* **The request**
Pull every line from the listing below and reproduce each one verbatim, keeping the original order.

(Data excerpts)

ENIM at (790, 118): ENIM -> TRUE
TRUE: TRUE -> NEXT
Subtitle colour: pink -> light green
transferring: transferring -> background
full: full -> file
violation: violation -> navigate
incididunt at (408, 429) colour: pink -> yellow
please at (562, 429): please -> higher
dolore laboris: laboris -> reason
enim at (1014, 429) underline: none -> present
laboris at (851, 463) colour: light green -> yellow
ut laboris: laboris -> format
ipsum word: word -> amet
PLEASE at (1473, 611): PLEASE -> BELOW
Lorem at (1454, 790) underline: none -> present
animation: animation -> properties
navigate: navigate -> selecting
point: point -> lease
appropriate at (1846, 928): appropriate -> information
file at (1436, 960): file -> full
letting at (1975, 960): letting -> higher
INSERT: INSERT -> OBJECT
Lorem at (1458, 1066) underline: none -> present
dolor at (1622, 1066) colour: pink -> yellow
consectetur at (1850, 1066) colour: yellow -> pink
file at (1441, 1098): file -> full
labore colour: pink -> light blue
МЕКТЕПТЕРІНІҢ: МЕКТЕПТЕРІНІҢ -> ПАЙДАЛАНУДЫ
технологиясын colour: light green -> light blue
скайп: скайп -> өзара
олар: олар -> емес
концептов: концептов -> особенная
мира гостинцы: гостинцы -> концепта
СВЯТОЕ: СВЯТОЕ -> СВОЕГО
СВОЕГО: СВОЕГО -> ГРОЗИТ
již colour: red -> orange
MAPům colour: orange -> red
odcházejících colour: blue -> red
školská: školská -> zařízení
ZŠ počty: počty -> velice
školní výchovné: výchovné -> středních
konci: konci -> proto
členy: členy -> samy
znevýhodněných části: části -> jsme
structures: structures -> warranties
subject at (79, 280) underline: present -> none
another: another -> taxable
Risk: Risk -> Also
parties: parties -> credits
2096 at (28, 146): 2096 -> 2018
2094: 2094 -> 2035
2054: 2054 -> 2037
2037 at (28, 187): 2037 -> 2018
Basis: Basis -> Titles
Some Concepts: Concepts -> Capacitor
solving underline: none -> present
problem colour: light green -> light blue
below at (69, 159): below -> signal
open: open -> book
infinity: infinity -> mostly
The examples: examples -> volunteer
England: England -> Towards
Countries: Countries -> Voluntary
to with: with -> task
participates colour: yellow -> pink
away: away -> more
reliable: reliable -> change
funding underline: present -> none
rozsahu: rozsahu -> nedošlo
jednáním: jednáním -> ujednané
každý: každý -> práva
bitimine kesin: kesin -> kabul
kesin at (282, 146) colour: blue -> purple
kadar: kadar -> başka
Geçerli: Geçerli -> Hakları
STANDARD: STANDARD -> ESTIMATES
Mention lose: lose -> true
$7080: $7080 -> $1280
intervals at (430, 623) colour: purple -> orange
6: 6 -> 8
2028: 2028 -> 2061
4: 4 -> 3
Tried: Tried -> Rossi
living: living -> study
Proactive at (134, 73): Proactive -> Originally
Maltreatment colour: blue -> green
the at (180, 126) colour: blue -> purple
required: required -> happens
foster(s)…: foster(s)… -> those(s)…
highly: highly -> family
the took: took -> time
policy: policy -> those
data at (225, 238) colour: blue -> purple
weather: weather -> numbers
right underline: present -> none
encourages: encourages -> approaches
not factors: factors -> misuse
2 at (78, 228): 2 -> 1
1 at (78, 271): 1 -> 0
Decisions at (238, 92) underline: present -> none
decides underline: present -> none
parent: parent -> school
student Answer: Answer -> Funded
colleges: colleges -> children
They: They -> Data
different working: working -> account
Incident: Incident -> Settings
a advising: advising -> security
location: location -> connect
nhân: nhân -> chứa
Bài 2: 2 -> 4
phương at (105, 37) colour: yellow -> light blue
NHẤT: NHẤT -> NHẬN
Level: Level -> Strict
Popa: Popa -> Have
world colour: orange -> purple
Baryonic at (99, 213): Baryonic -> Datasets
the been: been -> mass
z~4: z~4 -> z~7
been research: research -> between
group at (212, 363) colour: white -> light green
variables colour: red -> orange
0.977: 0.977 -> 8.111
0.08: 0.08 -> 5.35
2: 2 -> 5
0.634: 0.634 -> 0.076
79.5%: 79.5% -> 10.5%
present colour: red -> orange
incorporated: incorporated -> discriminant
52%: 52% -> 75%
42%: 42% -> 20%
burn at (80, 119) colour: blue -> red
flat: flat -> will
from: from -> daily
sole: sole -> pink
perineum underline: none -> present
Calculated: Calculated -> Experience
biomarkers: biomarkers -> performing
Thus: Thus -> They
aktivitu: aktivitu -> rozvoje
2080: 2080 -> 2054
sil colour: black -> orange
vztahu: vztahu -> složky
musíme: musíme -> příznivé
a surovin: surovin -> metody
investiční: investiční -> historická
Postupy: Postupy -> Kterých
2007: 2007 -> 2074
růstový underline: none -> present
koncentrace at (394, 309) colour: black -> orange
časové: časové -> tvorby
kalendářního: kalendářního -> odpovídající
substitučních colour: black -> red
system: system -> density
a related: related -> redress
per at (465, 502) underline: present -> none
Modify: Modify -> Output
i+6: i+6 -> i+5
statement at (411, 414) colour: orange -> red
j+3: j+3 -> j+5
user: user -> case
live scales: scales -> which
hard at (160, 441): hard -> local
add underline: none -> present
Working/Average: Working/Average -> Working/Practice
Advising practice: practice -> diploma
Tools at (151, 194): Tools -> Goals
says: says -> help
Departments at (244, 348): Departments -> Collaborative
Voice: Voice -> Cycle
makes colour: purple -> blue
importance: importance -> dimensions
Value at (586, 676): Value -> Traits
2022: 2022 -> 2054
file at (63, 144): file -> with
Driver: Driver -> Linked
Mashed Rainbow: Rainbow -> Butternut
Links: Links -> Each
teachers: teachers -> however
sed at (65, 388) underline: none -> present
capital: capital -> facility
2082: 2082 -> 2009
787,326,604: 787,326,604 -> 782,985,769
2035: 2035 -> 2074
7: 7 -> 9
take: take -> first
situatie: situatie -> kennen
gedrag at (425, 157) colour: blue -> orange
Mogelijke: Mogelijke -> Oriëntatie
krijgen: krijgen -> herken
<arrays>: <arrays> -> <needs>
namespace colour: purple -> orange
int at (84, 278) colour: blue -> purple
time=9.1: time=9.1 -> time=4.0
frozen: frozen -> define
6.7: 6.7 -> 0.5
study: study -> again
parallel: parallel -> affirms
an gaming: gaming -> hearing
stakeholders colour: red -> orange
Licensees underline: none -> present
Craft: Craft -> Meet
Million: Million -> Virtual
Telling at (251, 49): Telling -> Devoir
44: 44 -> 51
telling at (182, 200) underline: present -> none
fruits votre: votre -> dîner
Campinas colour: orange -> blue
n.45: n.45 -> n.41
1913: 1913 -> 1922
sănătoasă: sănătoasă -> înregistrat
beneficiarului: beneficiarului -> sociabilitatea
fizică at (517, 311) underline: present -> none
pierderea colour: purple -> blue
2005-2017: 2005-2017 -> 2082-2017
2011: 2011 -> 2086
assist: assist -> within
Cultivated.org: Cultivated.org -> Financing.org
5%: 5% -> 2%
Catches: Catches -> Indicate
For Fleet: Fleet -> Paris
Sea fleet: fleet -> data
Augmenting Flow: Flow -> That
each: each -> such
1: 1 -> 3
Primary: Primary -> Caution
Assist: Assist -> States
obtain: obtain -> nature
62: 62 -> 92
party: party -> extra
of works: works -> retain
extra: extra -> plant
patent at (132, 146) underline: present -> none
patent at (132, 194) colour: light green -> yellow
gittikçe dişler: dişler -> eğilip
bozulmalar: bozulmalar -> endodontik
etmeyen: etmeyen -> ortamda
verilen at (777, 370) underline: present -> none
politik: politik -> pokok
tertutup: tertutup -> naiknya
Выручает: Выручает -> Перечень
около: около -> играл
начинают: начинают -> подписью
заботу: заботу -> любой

* **Correct output**
ENIM at (790, 118): ENIM -> TRUE
TRUE: TRUE -> NEXT
Subtitle colour: pink -> light green
transferring: transferring -> background
full: full -> file
violation: violation -> navigate
incididunt at (408, 429) colour: pink -> yellow
please at (562, 429): please -> higher
dolore laboris: laboris -> reason
enim at (1014, 429) underline: none -> present
laboris at (851, 463) colour: light green -> yellow
ut laboris: laboris -> format
ipsum word: word -> amet
PLEASE at (1473, 611): PLEASE -> BELOW
Lorem at (1454, 790) underline: none -> present
animation: animation -> properties
navigate: navigate -> selecting
point: point -> lease
appropriate at (1846, 928): appropriate -> information
file at (1436, 960): file -> full
letting at (1975, 960): letting -> higher
INSERT: INSERT -> OBJECT
Lorem at (1458, 1066) underline: none -> present
dolor at (1622, 1066) colour: pink -> yellow
consectetur at (1850, 1066) colour: yellow -> pink
file at (1441, 1098): file -> full
labore colour: pink -> light blue
МЕКТЕПТЕРІНІҢ: МЕКТЕПТЕРІНІҢ -> ПАЙДАЛАНУДЫ
технологиясын colour: light green -> light blue
скайп: скайп -> өзара
олар: олар -> емес
концептов: концептов -> особенная
мира гостинцы: гостинцы -> концепта
СВЯТОЕ: СВЯТОЕ -> СВОЕГО
СВОЕГО: СВОЕГО -> ГРОЗИТ
již colour: red -> orange
MAPům colour: orange -> red
odcházejících colour: blue -> red
školská: školská -> zařízení
ZŠ počty: počty -> velice
školní výchovné: výchovné -> středních
konci: konci -> proto
členy: členy -> samy
znevýhodněných části: části -> jsme
structures: structures -> warranties
subject at (79, 280) underline: present -> none
another: another -> taxable
Risk: Risk -> Also
parties: parties -> credits
2096 at (28, 146): 2096 -> 2018
2094: 2094 -> 2035
2054: 2054 -> 2037
2037 at (28, 187): 2037 -> 2018
Basis: Basis -> Titles
Some Concepts: Concepts -> Capacitor
solving underline: none -> present
problem colour: light green -> light blue
below at (69, 159): below -> signal
open: open -> book
infinity: infinity -> mostly
The examples: examples -> volunteer
England: England -> Towards
Countries: Countries -> Voluntary
to with: with -> task
participates colour: yellow -> pink
away: away -> more
reliable: reliable -> change
funding underline: present -> none
rozsahu: rozsahu -> nedošlo
jednáním: jednáním -> ujednané
každý: každý -> práva
bitimine kesin: kesin -> kabul
kesin at (282, 146) colour: blue -> purple
kadar: kadar -> başka
Geçerli: Geçerli -> Hakları
STANDARD: STANDARD -> ESTIMATES
Mention lose: lose -> true
$7080: $7080 -> $1280
intervals at (430, 623) colour: purple -> orange
6: 6 -> 8
2028: 2028 -> 2061
4: 4 -> 3
Tried: Tried -> Rossi
living: living -> study
Proactive at (134, 73): Proactive -> Originally
Maltreatment colour: blue -> green
the at (180, 126) colour: blue -> purple
required: required -> happens
foster(s)…: foster(s)… -> those(s)…
highly: highly -> family
the took: took -> time
policy: policy -> those
data at (225, 238) colour: blue -> purple
weather: weather -> numbers
right underline: present -> none
encourages: encourages -> approaches
not factors: factors -> misuse
2 at (78, 228): 2 -> 1
1 at (78, 271): 1 -> 0
Decisions at (238, 92) underline: present -> none
decides underline: present -> none
parent: parent -> school
student Answer: Answer -> Funded
colleges: colleges -> children
They: They -> Data
different working: working -> account
Incident: Incident -> Settings
a advising: advising -> security
location: location -> connect
nhân: nhân -> chứa
Bài 2: 2 -> 4
phương at (105, 37) colour: yellow -> light blue
NHẤT: NHẤT -> NHẬN
Level: Level -> Strict
Popa: Popa -> Have
world colour: orange -> purple
Baryonic at (99, 213): Baryonic -> Datasets
the been: been -> mass
z~4: z~4 -> z~7
been research: research -> between
group at (212, 363) colour: white -> light green
variables colour: red -> orange
0.977: 0.977 -> 8.111
0.08: 0.08 -> 5.35
2: 2 -> 5
0.634: 0.634 -> 0.076
79.5%: 79.5% -> 10.5%
present colour: red -> orange
incorporated: incorporated -> discriminant
52%: 52% -> 75%
42%: 42% -> 20%
burn at (80, 119) colour: blue -> red
flat: flat -> will
from: from -> daily
sole: sole -> pink
perineum underline: none -> present
Calculated: Calculated -> Experience
biomarkers: biomarkers -> performing
Thus: Thus -> They
aktivitu: aktivitu -> rozvoje
2080: 2080 -> 2054
sil colour: black -> orange
vztahu: vztahu -> složky
musíme: musíme -> příznivé
a surovin: surovin -> metody
investiční: investiční -> historická
Postupy: Postupy -> Kterých
2007: 2007 -> 2074
růstový underline: none -> present
koncentrace at (394, 309) colour: black -> orange
časové: časové -> tvorby
kalendářního: kalendářního -> odpovídající
substitučních colour: black -> red
system: system -> density
a related: related -> redress
per at (465, 502) underline: present -> none
Modify: Modify -> Output
i+6: i+6 -> i+5
statement at (411, 414) colour: orange -> red
j+3: j+3 -> j+5
user: user -> case
live scales: scales -> which
hard at (160, 441): hard -> local
add underline: none -> present
Working/Average: Working/Average -> Working/Practice
Advising practice: practice -> diploma
Tools at (151, 194): Tools -> Goals
says: says -> help
Departments at (244, 348): Departments -> Collaborative
Voice: Voice -> Cycle
makes colour: purple -> blue
importance: importance -> dimensions
Value at (586, 676): Value -> Traits
2022: 2022 -> 2054
file at (63, 144): file -> with
Driver: Driver -> Linked
Mashed Rainbow: Rainbow -> Butternut
Links: Links -> Each
teachers: teachers -> however
sed at (65, 388) underline: none -> present
capital: capital -> facility
2082: 2082 -> 2009
787,326,604: 787,326,604 -> 782,985,769
2035: 2035 -> 2074
7: 7 -> 9
take: take -> first
situatie: situatie -> kennen
gedrag at (425, 157) colour: blue -> orange
Mogelijke: Mogelijke -> Oriëntatie
krijgen: krijgen -> herken
<arrays>: <arrays> -> <needs>
namespace colour: purple -> orange
int at (84, 278) colour: blue -> purple
time=9.1: time=9.1 -> time=4.0
frozen: frozen -> define
6.7: 6.7 -> 0.5
study: study -> again
parallel: parallel -> affirms
an gaming: gaming -> hearing
stakeholders colour: red -> orange
Licensees underline: none -> present
Craft: Craft -> Meet
Million: Million -> Virtual
Telling at (251, 49): Telling -> Devoir
44: 44 -> 51
telling at (182, 200) underline: present -> none
fruits votre: votre -> dîner
Campinas colour: orange -> blue
n.45: n.45 -> n.41
1913: 1913 -> 1922
sănătoasă: sănătoasă -> înregistrat
beneficiarului: beneficiarului -> sociabilitatea
fizică at (517, 311) underline: present -> none
pierderea colour: purple -> blue
2005-2017: 2005-2017 -> 2082-2017
2011: 2011 -> 2086
assist: assist -> within
Cultivated.org: Cultivated.org -> Financing.org
5%: 5% -> 2%
Catches: Catches -> Indicate
For Fleet: Fleet -> Paris
Sea fleet: fleet -> data
Augmenting Flow: Flow -> That
each: each -> such
1: 1 -> 3
Primary: Primary -> Caution
Assist: Assist -> States
obtain: obtain -> nature
62: 62 -> 92
party: party -> extra
of works: works -> retain
extra: extra -> plant
patent at (132, 146) underline: present -> none
patent at (132, 194) colour: light green -> yellow
gittikçe dişler: dişler -> eğilip
bozulmalar: bozulmalar -> endodontik
etmeyen: etmeyen -> ortamda
verilen at (777, 370) underline: present -> none
politik: politik -> pokok
tertutup: tertutup -> naiknya
Выручает: Выручает -> Перечень
около: около -> играл
начинают: начинают -> подписью
заботу: заботу -> любой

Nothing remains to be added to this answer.